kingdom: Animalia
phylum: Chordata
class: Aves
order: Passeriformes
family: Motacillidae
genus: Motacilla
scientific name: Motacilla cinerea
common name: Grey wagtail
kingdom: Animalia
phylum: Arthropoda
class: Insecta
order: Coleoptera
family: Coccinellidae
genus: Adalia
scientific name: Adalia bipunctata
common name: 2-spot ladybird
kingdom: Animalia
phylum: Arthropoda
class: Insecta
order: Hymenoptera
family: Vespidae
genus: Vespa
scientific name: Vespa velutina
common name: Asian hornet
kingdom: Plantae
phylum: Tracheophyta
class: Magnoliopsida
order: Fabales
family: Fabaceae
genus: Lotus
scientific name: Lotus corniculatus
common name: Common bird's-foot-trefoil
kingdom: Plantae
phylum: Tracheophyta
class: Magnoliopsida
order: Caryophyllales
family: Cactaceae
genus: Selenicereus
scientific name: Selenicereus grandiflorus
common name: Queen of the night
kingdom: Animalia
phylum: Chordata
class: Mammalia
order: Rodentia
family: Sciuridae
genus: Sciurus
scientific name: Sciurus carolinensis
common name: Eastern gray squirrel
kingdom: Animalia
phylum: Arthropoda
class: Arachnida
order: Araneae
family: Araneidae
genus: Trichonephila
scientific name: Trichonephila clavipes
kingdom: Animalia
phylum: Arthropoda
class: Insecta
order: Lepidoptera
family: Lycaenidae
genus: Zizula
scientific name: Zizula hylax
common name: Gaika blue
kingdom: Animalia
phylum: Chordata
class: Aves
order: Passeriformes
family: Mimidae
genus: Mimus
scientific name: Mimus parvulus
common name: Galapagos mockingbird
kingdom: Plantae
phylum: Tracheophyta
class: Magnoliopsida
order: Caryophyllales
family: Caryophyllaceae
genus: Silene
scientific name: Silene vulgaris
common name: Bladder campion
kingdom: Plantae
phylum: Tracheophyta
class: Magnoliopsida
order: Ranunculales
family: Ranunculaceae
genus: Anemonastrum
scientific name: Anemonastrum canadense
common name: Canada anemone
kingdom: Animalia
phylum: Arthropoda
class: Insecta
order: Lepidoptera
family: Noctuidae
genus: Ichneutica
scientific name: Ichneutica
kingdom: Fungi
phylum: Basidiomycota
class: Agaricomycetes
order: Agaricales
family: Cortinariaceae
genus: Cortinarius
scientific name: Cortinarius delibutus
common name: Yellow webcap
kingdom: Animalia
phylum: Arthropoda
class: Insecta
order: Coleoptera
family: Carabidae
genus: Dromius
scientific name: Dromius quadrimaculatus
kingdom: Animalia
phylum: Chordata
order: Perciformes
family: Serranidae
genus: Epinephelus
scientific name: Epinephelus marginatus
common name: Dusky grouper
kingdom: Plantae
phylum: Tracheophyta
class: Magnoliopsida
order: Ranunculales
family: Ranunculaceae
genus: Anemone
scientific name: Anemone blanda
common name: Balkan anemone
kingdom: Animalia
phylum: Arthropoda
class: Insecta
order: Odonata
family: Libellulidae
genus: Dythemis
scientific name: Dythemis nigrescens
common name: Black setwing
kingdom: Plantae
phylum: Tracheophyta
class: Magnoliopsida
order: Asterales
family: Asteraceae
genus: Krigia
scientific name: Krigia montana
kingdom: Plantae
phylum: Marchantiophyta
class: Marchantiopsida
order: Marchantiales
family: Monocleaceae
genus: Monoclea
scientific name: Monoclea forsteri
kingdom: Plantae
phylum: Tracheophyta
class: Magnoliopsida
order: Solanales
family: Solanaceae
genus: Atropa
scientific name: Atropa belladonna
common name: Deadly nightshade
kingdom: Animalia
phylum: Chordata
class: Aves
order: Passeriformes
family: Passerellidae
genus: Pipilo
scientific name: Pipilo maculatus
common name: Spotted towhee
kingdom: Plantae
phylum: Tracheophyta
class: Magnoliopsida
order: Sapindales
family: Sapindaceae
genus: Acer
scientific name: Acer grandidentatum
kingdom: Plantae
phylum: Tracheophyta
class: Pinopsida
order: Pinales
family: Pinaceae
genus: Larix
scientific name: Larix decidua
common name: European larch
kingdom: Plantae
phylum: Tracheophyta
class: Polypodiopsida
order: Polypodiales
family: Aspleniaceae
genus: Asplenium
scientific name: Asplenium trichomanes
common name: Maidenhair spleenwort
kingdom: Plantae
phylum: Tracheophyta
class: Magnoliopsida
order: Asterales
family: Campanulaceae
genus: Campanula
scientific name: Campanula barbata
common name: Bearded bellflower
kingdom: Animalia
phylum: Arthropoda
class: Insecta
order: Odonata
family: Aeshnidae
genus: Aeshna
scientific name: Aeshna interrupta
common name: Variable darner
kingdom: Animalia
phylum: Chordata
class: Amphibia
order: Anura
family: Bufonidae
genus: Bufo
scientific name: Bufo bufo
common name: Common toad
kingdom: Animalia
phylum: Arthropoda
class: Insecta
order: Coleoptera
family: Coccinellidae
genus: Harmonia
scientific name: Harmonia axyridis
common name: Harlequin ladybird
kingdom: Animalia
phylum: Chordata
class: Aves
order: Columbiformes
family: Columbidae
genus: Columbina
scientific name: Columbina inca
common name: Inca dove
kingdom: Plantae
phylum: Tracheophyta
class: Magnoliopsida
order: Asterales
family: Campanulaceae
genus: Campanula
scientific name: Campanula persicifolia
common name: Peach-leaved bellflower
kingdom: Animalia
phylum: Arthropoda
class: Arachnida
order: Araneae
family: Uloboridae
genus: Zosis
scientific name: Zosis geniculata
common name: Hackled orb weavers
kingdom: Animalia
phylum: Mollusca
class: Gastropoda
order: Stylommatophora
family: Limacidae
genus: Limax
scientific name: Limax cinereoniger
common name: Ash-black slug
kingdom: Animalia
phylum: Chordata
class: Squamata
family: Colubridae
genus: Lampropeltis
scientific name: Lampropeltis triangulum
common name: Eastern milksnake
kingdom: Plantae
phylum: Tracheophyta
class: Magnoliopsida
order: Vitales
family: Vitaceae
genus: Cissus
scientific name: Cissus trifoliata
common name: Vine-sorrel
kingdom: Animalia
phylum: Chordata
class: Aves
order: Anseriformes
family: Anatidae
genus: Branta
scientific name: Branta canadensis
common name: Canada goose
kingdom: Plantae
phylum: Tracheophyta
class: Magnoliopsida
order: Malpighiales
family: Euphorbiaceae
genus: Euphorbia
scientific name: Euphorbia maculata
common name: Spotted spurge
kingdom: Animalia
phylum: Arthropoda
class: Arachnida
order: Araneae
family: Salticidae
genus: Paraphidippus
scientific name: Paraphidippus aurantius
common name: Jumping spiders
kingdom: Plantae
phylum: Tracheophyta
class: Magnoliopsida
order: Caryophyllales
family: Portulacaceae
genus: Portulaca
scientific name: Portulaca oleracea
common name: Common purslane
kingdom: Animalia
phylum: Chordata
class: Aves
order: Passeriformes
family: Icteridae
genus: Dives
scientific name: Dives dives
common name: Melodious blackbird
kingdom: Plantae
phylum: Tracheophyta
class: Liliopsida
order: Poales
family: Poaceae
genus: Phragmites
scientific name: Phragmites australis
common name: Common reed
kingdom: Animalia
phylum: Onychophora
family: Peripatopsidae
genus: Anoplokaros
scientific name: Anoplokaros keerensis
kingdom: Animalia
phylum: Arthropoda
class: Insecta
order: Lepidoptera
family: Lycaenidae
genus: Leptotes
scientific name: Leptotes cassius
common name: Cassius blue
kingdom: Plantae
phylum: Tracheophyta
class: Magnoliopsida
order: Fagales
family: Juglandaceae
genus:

########

• _Exercise task_: Write out the part of the listing that opens with the line containing "class: Polypodiopsida" and closes with the line containing "genus: Lampropeltis" as a JSON list of strings, one string per line, with blank lines omitted. Include nothing from outside that part.

• _Task response_:
[
  "class: Polypodiopsida",
  "order: Polypodiales",
  "family: Aspleniaceae",
  "genus: Asplenium",
  "scientific name: Asplenium trichomanes",
  "common name: Maidenhair spleenwort",
  "kingdom: Plantae",
  "phylum: Tracheophyta",
  "class: Magnoliopsida",
  "order: Asterales",
  "family: Campanulaceae",
  "genus: Campanula",
  "scientific name: Campanula barbata",
  "common name: Bearded bellflower",
  "kingdom: Animalia",
  "phylum: Arthropoda",
  "class: Insecta",
  "order: Odonata",
  "family: Aeshnidae",
  "genus: Aeshna",
  "scientific name: Aeshna interrupta",
  "common name: Variable darner",
  "kingdom: Animalia",
  "phylum: Chordata",
  "class: Amphibia",
  "order: Anura",
  "family: Bufonidae",
  "genus: Bufo",
  "scientific name: Bufo bufo",
  "common name: Common toad",
  "kingdom: Animalia",
  "phylum: Arthropoda",
  "class: Insecta",
  "order: Coleoptera",
  "family: Coccinellidae",
  "genus: Harmonia",
  "scientific name: Harmonia axyridis",
  "common name: Harlequin ladybird",
  "kingdom: Animalia",
  "phylum: Chordata",
  "class: Aves",
  "order: Columbiformes",
  "family: Columbidae",
  "genus: Columbina",
  "scientific name: Columbina inca",
  "common name: Inca dove",
  "kingdom: Plantae",
  "phylum: Tracheophyta",
  "class: Magnoliopsida",
  "order: Asterales",
  "family: Campanulaceae",
  "genus: Campanula",
  "scientific name: Campanula persicifolia",
  "common name: Peach-leaved bellflower",
  "kingdom: Animalia",
  "phylum: Arthropoda",
  "class: Arachnida",
  "order: Araneae",
  "family: Uloboridae",
  "genus: Zosis",
  "scientific name: Zosis geniculata",
  "common name: Hackled orb weavers",
  "kingdom: Animalia",
  "phylum: Mollusca",
  "class: Gastropoda",
  "order: Stylommatophora",
  "family: Limacidae",
  "genus: Limax",
  "scientific name: Limax cinereoniger",
  "common name: Ash-black slug",
  "kingdom: Animalia",
  "phylum: Chordata",
  "class: Squamata",
  "family: Colubridae",
  "genus: Lampropeltis"
]